See screenshots for NAT, Policy configs.
Thanks in advance!
Charles
03-29-2018 11:30 AM
You can override the default deny rule to add logging, select it and hit the "orange and green" splat at the bottom of the screen.
Is your policy set to log at session start or session end? if session end, it will nto log until a session ends (obviously) - you may see open sessions in the session browser.
Assuming that 192.168.1 IP address is in the Internal-L3 zone, your policies look good to me. Did this work previously, or is it a new configuration?
03-29-2018 11:32 AM
Your config looks good, and it tripped me up a bit because my Synology NAS is also on 192.168.1.25.

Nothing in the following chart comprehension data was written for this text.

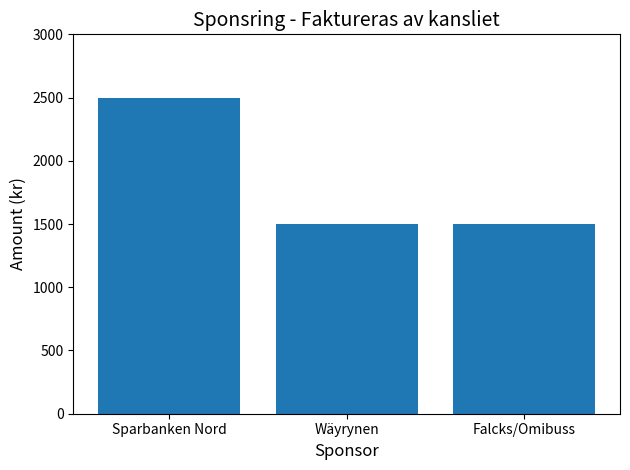

The chart shows a value of 1500 at Falcks/Omibuss. True or false?

True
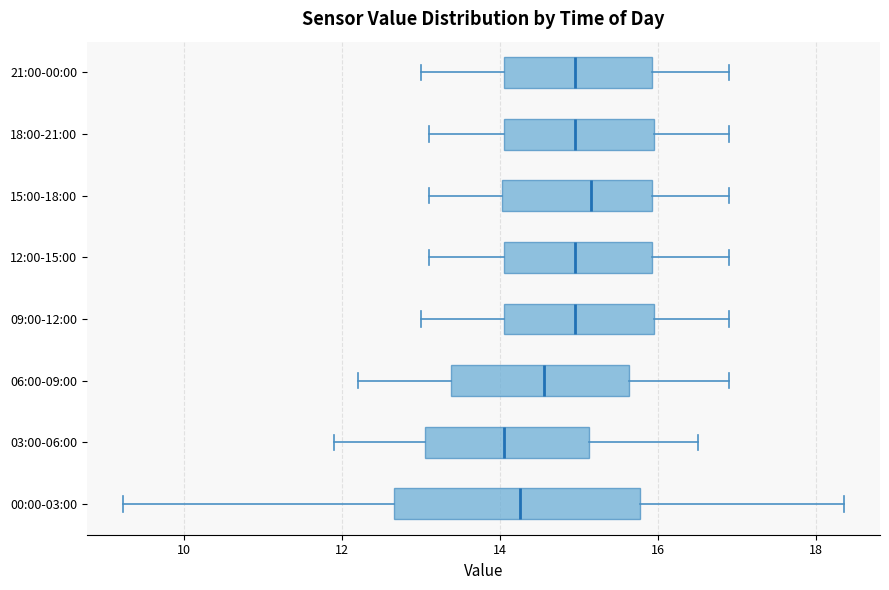

Reading bottom to top, transcribe this box plot: for each box, give where its median line is, the range the box spans, and where its two whiskers end, as read against the x-axis. The values are not printed on the chart, so give them approximately, as read against the axis.

00:00-03:00: median 14.2, box 12.6 to 15.8, whiskers 9.2 to 18.4
03:00-06:00: median 14.0, box 13.0 to 15.2, whiskers 12.0 to 16.6
06:00-09:00: median 14.6, box 13.4 to 15.6, whiskers 12.2 to 17.0
09:00-12:00: median 15.0, box 14.0 to 16.0, whiskers 13.0 to 17.0
12:00-15:00: median 15.0, box 14.0 to 16.0, whiskers 13.2 to 17.0
15:00-18:00: median 15.2, box 14.0 to 16.0, whiskers 13.2 to 17.0
18:00-21:00: median 15.0, box 14.0 to 16.0, whiskers 13.2 to 17.0
21:00-00:00: median 15.0, box 14.0 to 16.0, whiskers 13.0 to 17.0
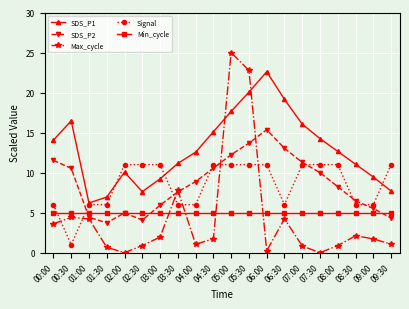

Which series has the largest total across all categories?

SDS_P1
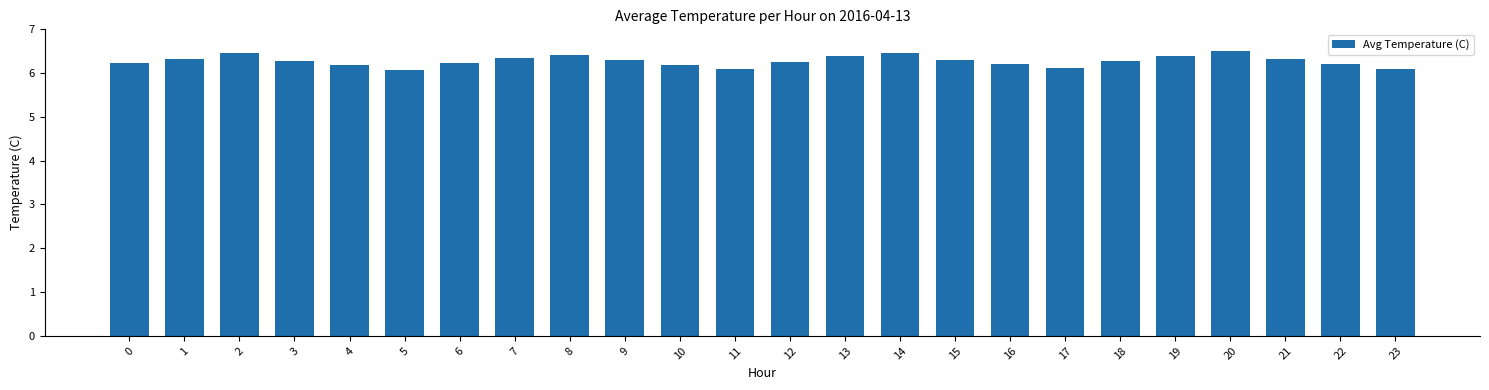

What value does the data have at 0?

6.2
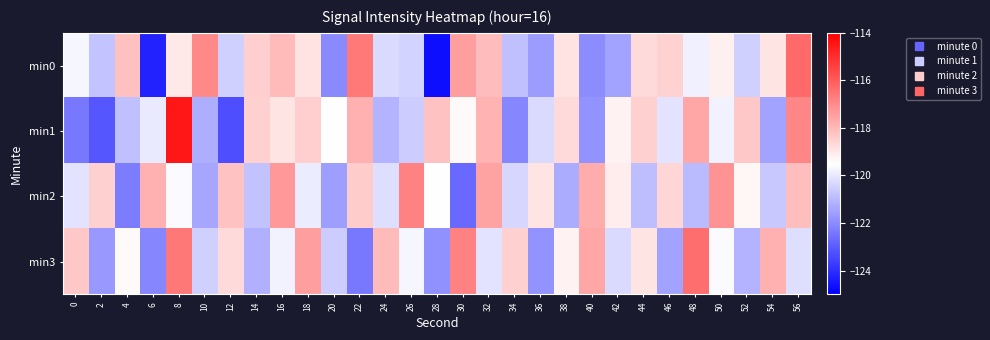

What is the smallest value displayed?

-124.7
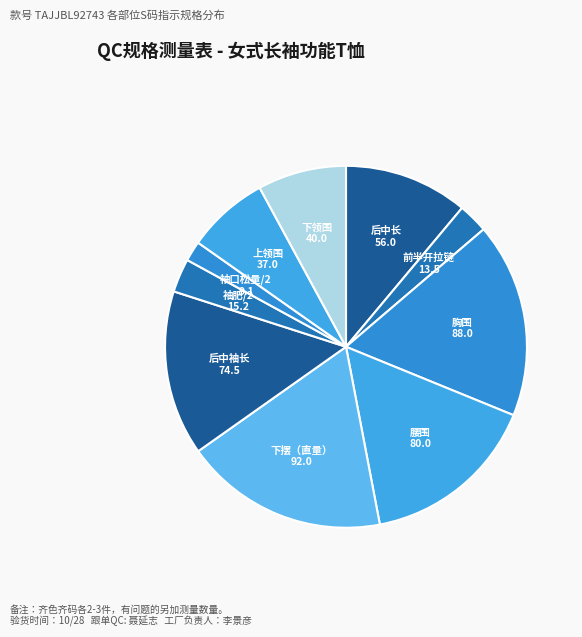

Count the number of slices in the pie.

10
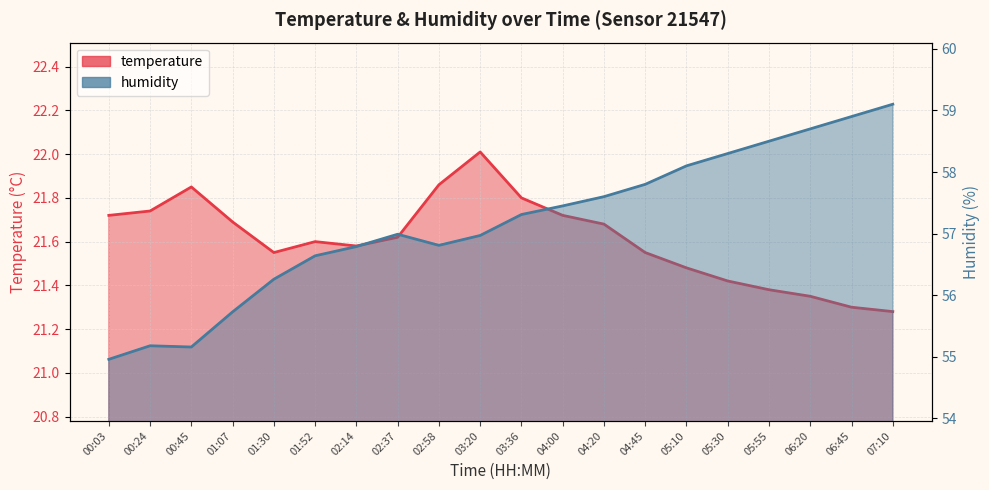

What is the smallest value displayed?

21.3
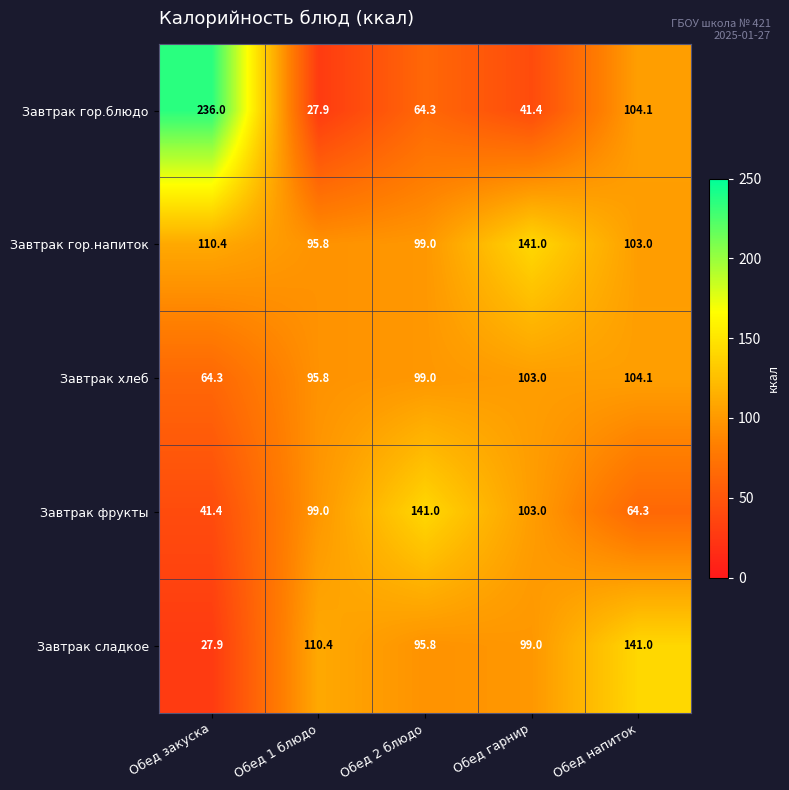

Rank the categories by Завтрак гор.блюдо value from highest to lowest.

Обед закуска, Обед напиток, Обед 2 блюдо, Обед гарнир, Обед 1 блюдо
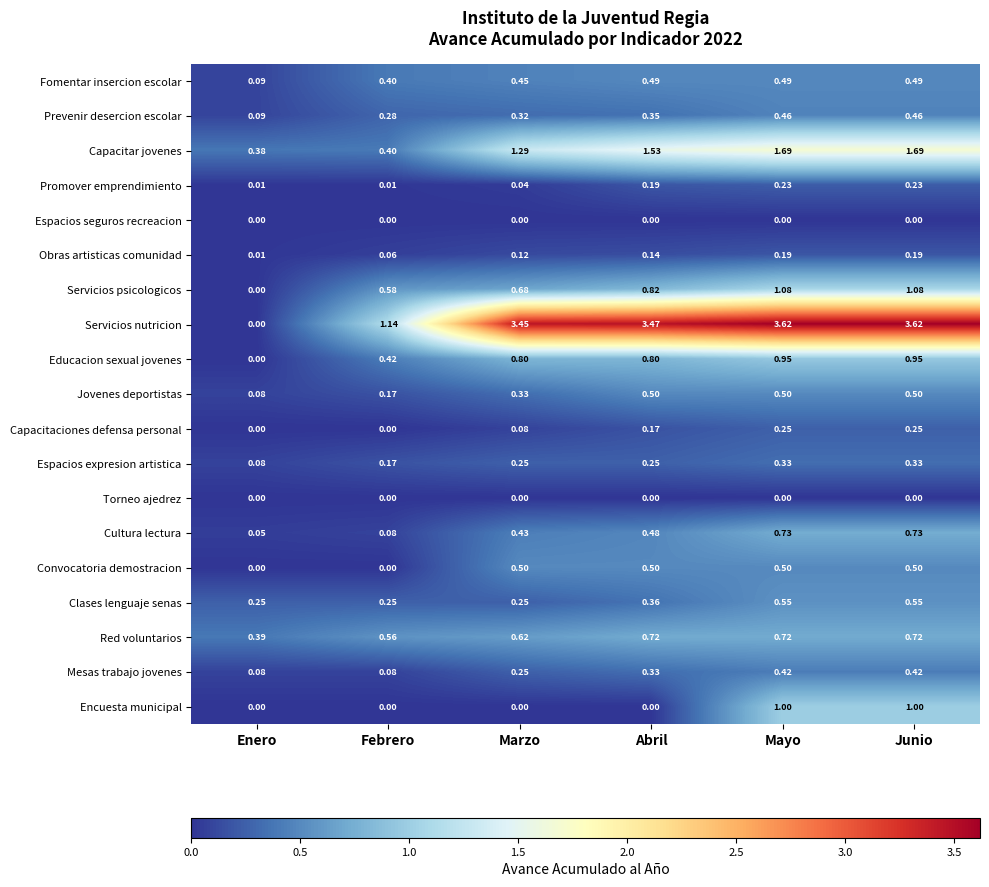

Which category has the lowest value in the Obras artisticas comunidad series?

Enero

Make sure that your NAS has a route that takes it through the firewall. It can't just go through on any interface, it has to match the interface that sent the NAT external traffic to your NAS.
You can also try doing source NAT on your inbound NAT rule for the NAS as well. Set the source NAT to be the IP of the firewall's Internal-L3 interface.
03-29-2018 11:52 AM
Thanks for the quick reply folks! I will try these and let you know.
03-29-2018 11:53 AM
This is a new config.
03-29-2018 12:22 PM - edited 03-29-2018 12:23 PM
Question: If I am accepting SSL VPN clients on the same external interface/IP, does that cause issues for port forwarding?
03-29-2018 04:07 PM
> Question: If I am accepting SSL VPN clients on the same external interface/IP, does that cause issues for port forwarding?
Only if it's on the same port. If your SSL VPN is using 443, it won't have any affect on any other ports (like 5001 or 22).
If you're trying to forward 443 though, something will break. The packet comes to the firewall only as a SYN on port 443, so the firewall won't know if it's destined for its own interface for GlobalProtect or if it should forward it to the server. It'll pick one, but I'm not sure which offhand.